**Dataset records**
*** Block opens ***
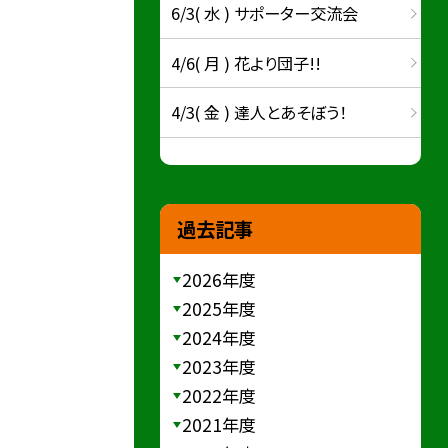
6/3( 水 ) サポーター交流会
4/6( 月 ) 花より団子!!
4/3( 金 ) 達人とあそぼう！
過去記事
2026年度
2025年度
2024年度
2023年度
2022年度
2021年度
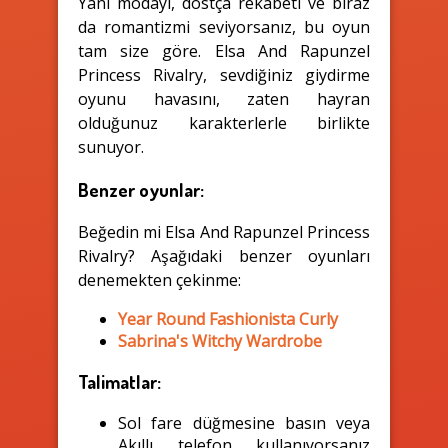
Yani modayı, dostça rekabeti ve biraz
da romantizmi seviyorsanız, bu oyun
tam size göre. Elsa And Rapunzel
Princess Rivalry, sevdiğiniz giydirme
oyunu havasını, zaten hayran
olduğunuz karakterlerle birlikte
sunuyor.
Benzer oyunlar:
Beğedin mi Elsa And Rapunzel Princess
Rivalry? Aşağıdaki benzer oyunları
denemekten çekinme:
Year Round Fashionista Curly
Sabrina's Witchy Wardrobe
Talimatlar:
Sol fare düğmesine basın veya
Akıllı telefon kullanıyorsanız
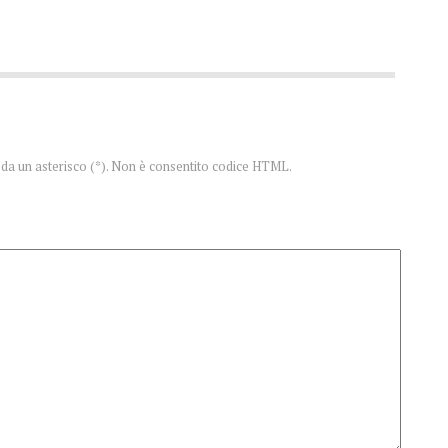
te da un asterisco (*). Non è consentito codice HTML.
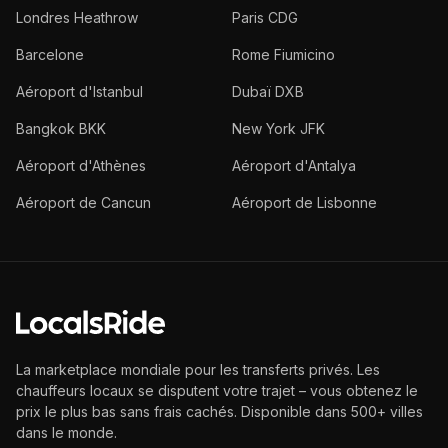
Londres Heathrow
Paris CDG
Barcelone
Rome Fiumicino
Aéroport d'Istanbul
Dubaï DXB
Bangkok BKK
New York JFK
Aéroport d'Athènes
Aéroport d'Antalya
Aéroport de Cancun
Aéroport de Lisbonne
La marketplace mondiale pour les transferts privés. Les
chauffeurs locaux se disputent votre trajet – vous obtenez le
prix le plus bas sans frais cachés. Disponible dans 500+ villes
dans le monde.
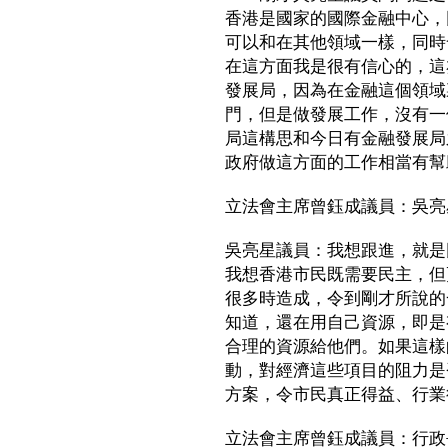
香港是國家的國際金融中心，
可以和在其他領域一樣，同時
在這方面我是很有信心的，這
發展局，因為在金融這個領域
門，但是做發展工作，沒有一
局這構思和今日有金融發展局
政府做這方面的工作相當有幫
立法會主席曾鈺成議員：吳亮
吳亮星議員：我想跟進，就是
我想香港市民既需要民主，但
很多時造成，令到剛才所說的
知道，還在用自己資源，即是
合理的資源給他們。如果這樣
動，對經濟這些項目的阻力是
方案，令市民真正得益、行業
立法會主席曾鈺成議員：行政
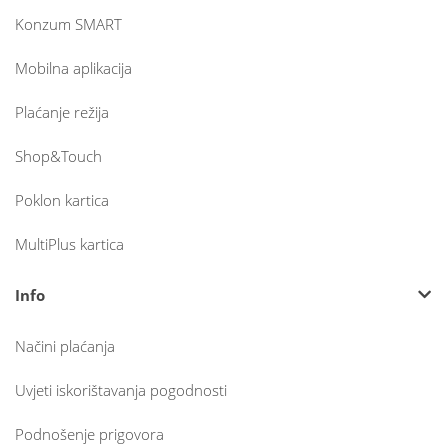
Konzum SMART
Mobilna aplikacija
Plaćanje režija
Shop&Touch
Poklon kartica
MultiPlus kartica
Info
Načini plaćanja
Uvjeti iskorištavanja pogodnosti
Podnošenje prigovora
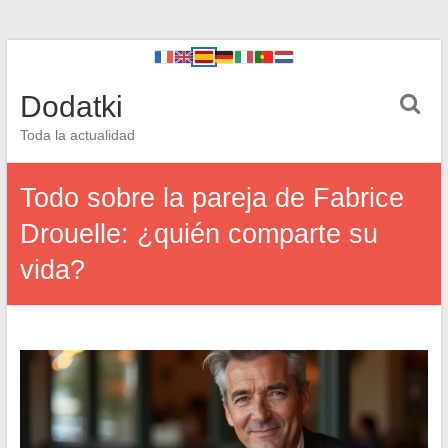
Dodatki
Toda la actualidad
Todo sobre la pareja de Fabrice
Drouelle: ¿quién comparte su
vida?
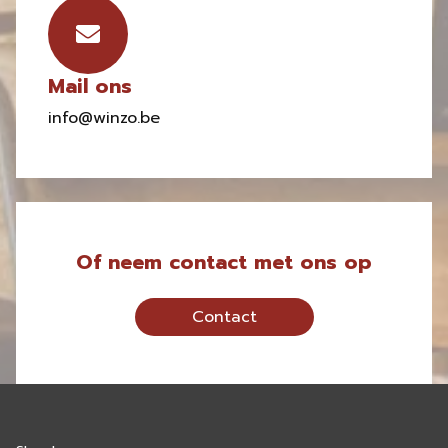
Mail ons
info@winzo.be
Of neem contact met ons op
Contact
*** Block closes ***
**TASK DETAILS**
How many lines above contain the string "Princess"? Case counts, so give only the number.

**ANSWER SECTION**
2